• [REQUIRED WORK] Write down each entry precisely as given.
Top of AVAILABLE RECORDS
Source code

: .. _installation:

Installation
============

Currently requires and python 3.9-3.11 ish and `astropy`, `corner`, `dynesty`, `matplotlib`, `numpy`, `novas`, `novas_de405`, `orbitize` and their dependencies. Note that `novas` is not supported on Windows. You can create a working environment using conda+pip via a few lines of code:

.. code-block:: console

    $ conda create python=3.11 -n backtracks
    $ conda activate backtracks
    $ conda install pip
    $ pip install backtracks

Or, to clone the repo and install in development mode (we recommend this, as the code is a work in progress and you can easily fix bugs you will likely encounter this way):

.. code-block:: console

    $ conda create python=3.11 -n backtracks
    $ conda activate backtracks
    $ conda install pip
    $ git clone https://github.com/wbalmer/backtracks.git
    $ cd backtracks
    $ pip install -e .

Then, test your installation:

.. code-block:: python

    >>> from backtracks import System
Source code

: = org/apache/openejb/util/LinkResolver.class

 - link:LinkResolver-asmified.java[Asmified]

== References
Bottom of AVAILABLE RECORDS
• [SOLUTION FOR THIS PROBLEM]
Source code

: .. _installation:

Installation
============

Currently requires and python 3.9-3.11 ish and `astropy`, `corner`, `dynesty`, `matplotlib`, `numpy`, `novas`, `novas_de405`, `orbitize` and their dependencies. Note that `novas` is not supported on Windows. You can create a working environment using conda+pip via a few lines of code:

.. code-block:: console

    $ conda create python=3.11 -n backtracks
    $ conda activate backtracks
    $ conda install pip
    $ pip install backtracks

Or, to clone the repo and install in development mode (we recommend this, as the code is a work in progress and you can easily fix bugs you will likely encounter this way):

.. code-block:: console

    $ conda create python=3.11 -n backtracks
    $ conda activate backtracks
    $ conda install pip
    $ git clone https://github.com/wbalmer/backtracks.git
    $ cd backtracks
    $ pip install -e .

Then, test your installation:

.. code-block:: python

    >>> from backtracks import System
Source code

: = org/apache/openejb/util/LinkResolver.class

 - link:LinkResolver-asmified.java[Asmified]

== References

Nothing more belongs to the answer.